■ **Problem description**
Please reproduce every line of the material below without changing a single character.

──────── Available records ────────

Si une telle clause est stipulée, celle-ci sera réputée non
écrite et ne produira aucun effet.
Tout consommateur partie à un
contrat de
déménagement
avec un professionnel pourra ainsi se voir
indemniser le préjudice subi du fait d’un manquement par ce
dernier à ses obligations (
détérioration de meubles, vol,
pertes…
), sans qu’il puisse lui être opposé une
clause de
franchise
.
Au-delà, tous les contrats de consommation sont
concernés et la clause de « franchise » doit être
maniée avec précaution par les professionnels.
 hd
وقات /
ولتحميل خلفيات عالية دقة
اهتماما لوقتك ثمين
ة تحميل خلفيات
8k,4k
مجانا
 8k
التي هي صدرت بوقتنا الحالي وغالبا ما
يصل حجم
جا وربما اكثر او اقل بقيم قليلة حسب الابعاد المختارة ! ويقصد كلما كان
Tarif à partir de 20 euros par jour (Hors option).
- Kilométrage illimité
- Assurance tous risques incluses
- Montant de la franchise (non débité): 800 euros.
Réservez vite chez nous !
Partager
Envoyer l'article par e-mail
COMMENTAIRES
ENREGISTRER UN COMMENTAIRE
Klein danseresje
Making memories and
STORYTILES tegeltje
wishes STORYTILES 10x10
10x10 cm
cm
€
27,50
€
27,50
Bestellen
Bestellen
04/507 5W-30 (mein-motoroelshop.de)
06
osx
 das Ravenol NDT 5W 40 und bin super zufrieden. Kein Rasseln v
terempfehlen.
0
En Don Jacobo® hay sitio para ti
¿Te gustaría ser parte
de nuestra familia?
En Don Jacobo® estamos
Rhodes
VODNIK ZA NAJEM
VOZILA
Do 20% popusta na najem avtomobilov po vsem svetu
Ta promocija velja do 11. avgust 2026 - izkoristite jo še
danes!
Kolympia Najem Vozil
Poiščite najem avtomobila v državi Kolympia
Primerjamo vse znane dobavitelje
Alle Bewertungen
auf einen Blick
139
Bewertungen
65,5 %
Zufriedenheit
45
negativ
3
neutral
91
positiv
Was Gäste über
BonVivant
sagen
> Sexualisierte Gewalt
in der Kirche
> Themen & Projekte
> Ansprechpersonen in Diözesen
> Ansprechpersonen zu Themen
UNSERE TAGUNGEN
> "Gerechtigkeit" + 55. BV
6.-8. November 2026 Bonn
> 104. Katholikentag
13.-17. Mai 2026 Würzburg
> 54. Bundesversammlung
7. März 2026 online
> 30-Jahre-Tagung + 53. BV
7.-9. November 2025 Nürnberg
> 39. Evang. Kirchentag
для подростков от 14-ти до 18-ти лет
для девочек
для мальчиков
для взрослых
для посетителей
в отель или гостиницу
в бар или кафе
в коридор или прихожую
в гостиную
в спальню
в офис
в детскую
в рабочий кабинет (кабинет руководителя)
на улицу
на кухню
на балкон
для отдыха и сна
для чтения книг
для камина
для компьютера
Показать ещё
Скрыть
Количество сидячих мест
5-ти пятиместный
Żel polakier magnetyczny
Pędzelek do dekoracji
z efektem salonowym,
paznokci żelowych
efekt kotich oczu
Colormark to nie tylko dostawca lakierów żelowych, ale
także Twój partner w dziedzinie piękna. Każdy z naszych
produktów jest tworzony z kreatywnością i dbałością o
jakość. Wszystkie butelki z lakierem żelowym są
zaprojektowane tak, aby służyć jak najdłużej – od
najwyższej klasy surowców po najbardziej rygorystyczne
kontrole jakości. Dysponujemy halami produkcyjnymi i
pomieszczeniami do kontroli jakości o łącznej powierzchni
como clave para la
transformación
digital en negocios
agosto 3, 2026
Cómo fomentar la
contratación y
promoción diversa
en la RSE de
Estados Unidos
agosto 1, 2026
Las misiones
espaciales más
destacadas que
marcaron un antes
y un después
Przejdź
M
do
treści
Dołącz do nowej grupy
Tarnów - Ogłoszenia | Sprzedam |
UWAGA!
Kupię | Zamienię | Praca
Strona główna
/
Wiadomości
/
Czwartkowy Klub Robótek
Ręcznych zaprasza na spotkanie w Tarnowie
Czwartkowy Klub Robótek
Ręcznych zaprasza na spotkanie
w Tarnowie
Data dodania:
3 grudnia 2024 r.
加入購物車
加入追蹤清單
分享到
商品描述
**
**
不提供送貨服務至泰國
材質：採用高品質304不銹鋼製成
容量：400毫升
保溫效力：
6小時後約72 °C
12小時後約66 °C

────────

■ **Task result**
Si une telle clause est stipulée, celle-ci sera réputée non
écrite et ne produira aucun effet.
Tout consommateur partie à un
contrat de
déménagement
avec un professionnel pourra ainsi se voir
indemniser le préjudice subi du fait d’un manquement par ce
dernier à ses obligations (
détérioration de meubles, vol,
pertes…
), sans qu’il puisse lui être opposé une
clause de
franchise
.
Au-delà, tous les contrats de consommation sont
concernés et la clause de « franchise » doit être
maniée avec précaution par les professionnels.
 hd
وقات /
ولتحميل خلفيات عالية دقة
اهتماما لوقتك ثمين
ة تحميل خلفيات
8k,4k
مجانا
 8k
التي هي صدرت بوقتنا الحالي وغالبا ما
يصل حجم
جا وربما اكثر او اقل بقيم قليلة حسب الابعاد المختارة ! ويقصد كلما كان
Tarif à partir de 20 euros par jour (Hors option).
- Kilométrage illimité
- Assurance tous risques incluses
- Montant de la franchise (non débité): 800 euros.
Réservez vite chez nous !
Partager
Envoyer l'article par e-mail
COMMENTAIRES
ENREGISTRER UN COMMENTAIRE
Klein danseresje
Making memories and
STORYTILES tegeltje
wishes STORYTILES 10x10
10x10 cm
cm
€
27,50
€
27,50
Bestellen
Bestellen
04/507 5W-30 (mein-motoroelshop.de)
06
osx
 das Ravenol NDT 5W 40 und bin super zufrieden. Kein Rasseln v
terempfehlen.
0
En Don Jacobo® hay sitio para ti
¿Te gustaría ser parte
de nuestra familia?
En Don Jacobo® estamos
Rhodes
VODNIK ZA NAJEM
VOZILA
Do 20% popusta na najem avtomobilov po vsem svetu
Ta promocija velja do 11. avgust 2026 - izkoristite jo še
danes!
Kolympia Najem Vozil
Poiščite najem avtomobila v državi Kolympia
Primerjamo vse znane dobavitelje
Alle Bewertungen
auf einen Blick
139
Bewertungen
65,5 %
Zufriedenheit
45
negativ
3
neutral
91
positiv
Was Gäste über
BonVivant
sagen
> Sexualisierte Gewalt
in der Kirche
> Themen & Projekte
> Ansprechpersonen in Diözesen
> Ansprechpersonen zu Themen
UNSERE TAGUNGEN
> "Gerechtigkeit" + 55. BV
6.-8. November 2026 Bonn
> 104. Katholikentag
13.-17. Mai 2026 Würzburg
> 54. Bundesversammlung
7. März 2026 online
> 30-Jahre-Tagung + 53. BV
7.-9. November 2025 Nürnberg
> 39. Evang. Kirchentag
для подростков от 14-ти до 18-ти лет
для девочек
для мальчиков
для взрослых
для посетителей
в отель или гостиницу
в бар или кафе
в коридор или прихожую
в гостиную
в спальню
в офис
в детскую
в рабочий кабинет (кабинет руководителя)
на улицу
на кухню
на балкон
для отдыха и сна
для чтения книг
для камина
для компьютера
Показать ещё
Скрыть
Количество сидячих мест
5-ти пятиместный
Żel polakier magnetyczny
Pędzelek do dekoracji
z efektem salonowym,
paznokci żelowych
efekt kotich oczu
Colormark to nie tylko dostawca lakierów żelowych, ale
także Twój partner w dziedzinie piękna. Każdy z naszych
produktów jest tworzony z kreatywnością i dbałością o
jakość. Wszystkie butelki z lakierem żelowym są
zaprojektowane tak, aby służyć jak najdłużej – od
najwyższej klasy surowców po najbardziej rygorystyczne
kontrole jakości. Dysponujemy halami produkcyjnymi i
pomieszczeniami do kontroli jakości o łącznej powierzchni
como clave para la
transformación
digital en negocios
agosto 3, 2026
Cómo fomentar la
contratación y
promoción diversa
en la RSE de
Estados Unidos
agosto 1, 2026
Las misiones
espaciales más
destacadas que
marcaron un antes
y un después
Przejdź
M
do
treści
Dołącz do nowej grupy
Tarnów - Ogłoszenia | Sprzedam |
UWAGA!
Kupię | Zamienię | Praca
Strona główna
/
Wiadomości
/
Czwartkowy Klub Robótek
Ręcznych zaprasza na spotkanie w Tarnowie
Czwartkowy Klub Robótek
Ręcznych zaprasza na spotkanie
w Tarnowie
Data dodania:
3 grudnia 2024 r.
加入購物車
加入追蹤清單
分享到
商品描述
**
**
不提供送貨服務至泰國
材質：採用高品質304不銹鋼製成
容量：400毫升
保溫效力：
6小時後約72 °C
12小時後約66 °C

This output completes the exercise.